Jej zadaniem była ochrona GOP-u oraz pobliskich zakładów chemicznych w Zdzieszowicach.
Formowanie jednostki rozpoczęto w 1962 roku i wtedy , patrząc również po stylu koszar, wybudowano infrastrukturę bazy.
Dowódcy
kpt. Zbigniew Olejnik – 1962–1967
mjr Józef Dyrlaga – 1967–1970
ppłk Czesław Urban – 1970–1975
ppłk Bronisław Wajda – 1975–1976
ppłk Eugeniusz Półka – 1976–1990
kpt. Zbigniew Mizia – 1990–1993
ppłk Ireneusz Zaguła – 1993–1998
W drugiej połowie lat 60. zastępcą ds. politycznych - mjr Jan Puzio. W okresie drugiego dowódcy w jednostce służył ppor. Jan Lipka, którego żona, Regina Pisarek, była wówczas dość znaną piosenkarką. W latach dowódcy Mizi, służyli w niej wtedy kpt. Malinowski i sierż. Kęsicki.

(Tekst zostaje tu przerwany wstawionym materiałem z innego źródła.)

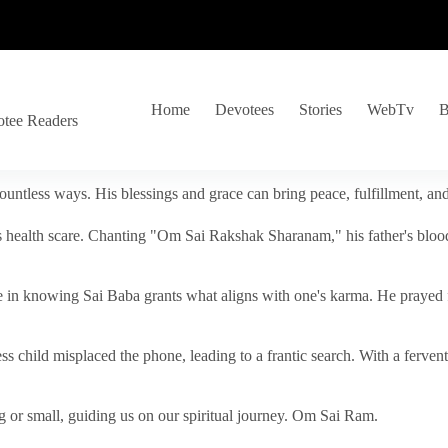
Home
Devotees
Stories
WebTv
B
otee Readers
ountless ways. His blessings and grace can bring peace, fulfillment, a
s health scare. Chanting "Om Sai Rakshak Sharanam," his father's blood
e in knowing Sai Baba grants what aligns with one's karma. He prayed fo
tless child misplaced the phone, leading to a frantic search. With a fer
 or small, guiding us on our spiritual journey. Om Sai Ram.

Pierwsze strzelania bojowe, na poligonie w Aszułuku w byłym ZSRR, dywizjon odbył w 1962 roku, ocena 4,00. Kolejne strzelania bojowe dywizjon odbył w roku:
1967, dowódca mjr Zbigniew Olejnik, ocena 5,00;
1972, dowódca ppłk Czesław Urban, ocena 4,78;
1977, dowódca ppłk Eugeniusz Pułka, ocena 5,00;
1981, dowódca ppłk Eugeniusz Pułka, ocena 3,92;
1996, dowódca ppłk Ireneusz Zaguła, ocena 4,75.
Początkowo jednostka została wyposażona w "Dźwiny" zamienione później na "Wołchowy"

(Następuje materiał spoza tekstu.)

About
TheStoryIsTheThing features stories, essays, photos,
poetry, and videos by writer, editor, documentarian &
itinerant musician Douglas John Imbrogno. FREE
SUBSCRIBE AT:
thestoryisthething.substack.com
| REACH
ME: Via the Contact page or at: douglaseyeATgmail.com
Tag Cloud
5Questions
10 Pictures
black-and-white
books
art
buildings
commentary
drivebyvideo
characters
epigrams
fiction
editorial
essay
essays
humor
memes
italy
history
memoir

Do właściwej części kompleksu można wjechać w szkieletkowym stylu autem, choć my woleliśmy mniej inwazyjną metodę
Pierwsze co napotkamy będąc w bazie to sporych rozmiarów wały ziemne które stanowiły punkt uzbrojenia rakiet.

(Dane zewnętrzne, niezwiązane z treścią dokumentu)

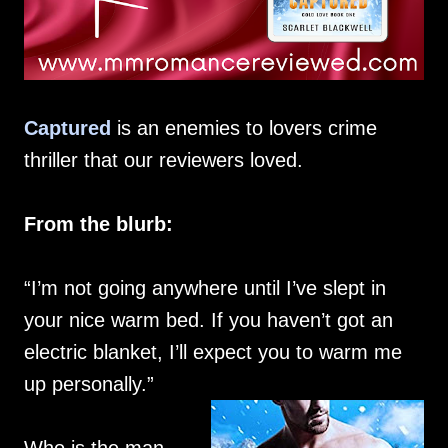
Captured
is an enemies to lovers crime
thriller that our reviewers loved.
From the blurb:
“I’m not going anywhere until I’ve slept in
your nice warm bed. If you haven’t got an
electric blanket, I’ll expect you to warm me
up personally.”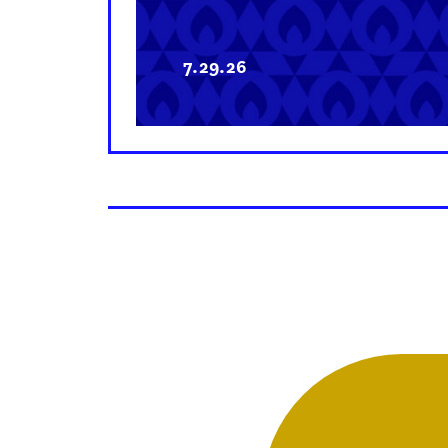
7.29.26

Następnie w samym środku dojdziemy do zrujnowanej stacji naprowadzania. W ukrytym pod ziemnym nasypem budynku znajdowała się stołówka, sala dowodzenia, pomieszczenia do odpoczynku załogi, komory do odkażania, elektrownia z agregatami polowymi, kabiny dowodzenia oraz magazyn części zapasowych. To co zwraca największą uwagę to 6 ogromnych garaży. Niegdyś każdy z nich, zaopatrzony w kilkumetrowe stalowe bramy, mieścił wspomniane kabiny. W pierwszym pomieszczeniu znajdowała się kabina systemu dowodzenia "Wektor", w drugim pomieszczeniu, przy kabinie "U" siedział oficer naprowadzania, a także operatorzy ręcznego śledzenia, technik kabiny, żołnierz z baterii startowej i dowódca dywizjonu przy ruchomym wskaźniku stacji radiolokacyjnej. Wszystko to było połączone setkami metrów różnej grubości kabli i przewodów. Kabiny były mobilne po podłączeniu ich do samochodu typu "KRaz". Jako ciekawostkę napiszę, iż podobno w każdym garażu znajdowała się siekierka. W razie pożaru, zamiast wyrywać wtyczki z każdego pojedyńczego gniazdka żołnierz miał przeciąć je brutalnie siekierą, a następnie wypchnąć kabiny z garażu.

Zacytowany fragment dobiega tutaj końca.